In CTM training the tick at which certainty peaks versus ground‑truth labels can be seen as experiential fulfilment; mis‑predictions that later self‑correct mimic phenomenological “frustration” events driving model update (cf. CTM visualisations in Fig. 5 of the paper) . - Free‑energy principle gives CTM a normative envelope.
Re‑casting CTM loss as variational‑free‑energy (e.g., by adding explicit epistemic‑value terms) would align it mathematically with active inference, potentially giving the architecture principled exploration and policy selection—an avenue invited by Albarracin’s mapping. - Experimental test‑bed for phenomenology.
By injecting phenomenological manipulations (e.g., altering decay to lengthen the “specious present”) and reading out synchrony patterns, one could generate quantitative predictions for neuro‑phenomenological experiments—delivering on the empirical ambitions of computational phenomenology.
4 Opportunities going forward
- Integrate objectives.
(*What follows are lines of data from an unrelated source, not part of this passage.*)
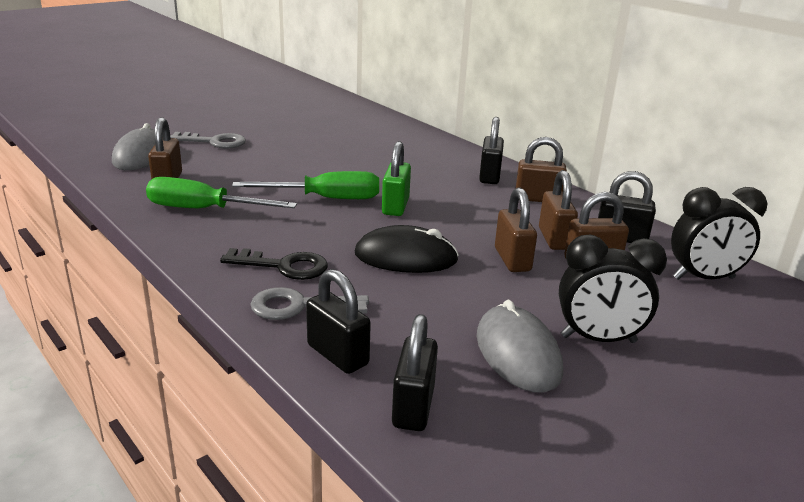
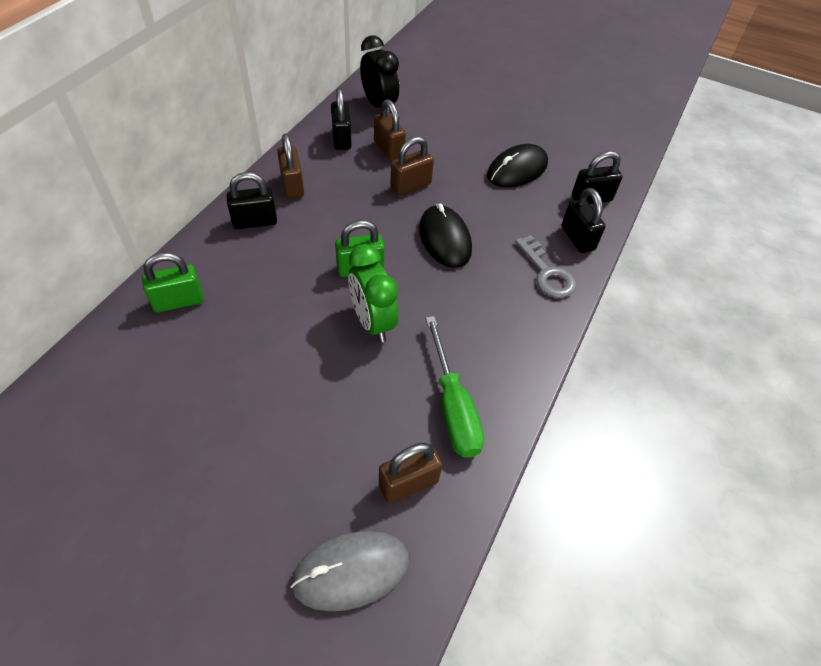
camera: 115 degrees left, 25 degrees up
grey key [170,132,246,149] -> none
black key [220,248,328,280] -> none
green screwdriver [232,171,379,199] -> green clock [348,244,398,343]
black padlock [306,269,371,374] -> black padlock turned 45 degrees counterclockwise [562,188,606,253]
grey mouse [477,300,563,392] -> black mouse [487,144,548,187]
brown padlock [539,170,578,250] -> none
black clock [559,235,667,343] -> none
none -> green padlock [142,252,203,312]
Add an explicit expected‑free‑energy term to CTM training so that action‑selection (attention queries, output timing) becomes Bayes‑optimal in the active‑inference sense.
- Hierarchical time consciousness. Husserl emphasises nested temporalities (melody vs. symphony). A multi‑layer CTM where upper layers integrate lower‑layer synchronies over longer tick scales could capture this.
- Subjective‑state probing. The synchrony matrix is interpretable. Mapping clusters of synchrony to phenomenological categories (e.g., fulfilment vs. surprise) could supply a new kind of “virtual first‑person report.”
- Adaptive compute as phenomenological duration. Varying the tick budget lets one model how attention stretches subjective time under cognitive load, offering a quantitative handle on classic phenomenological observations.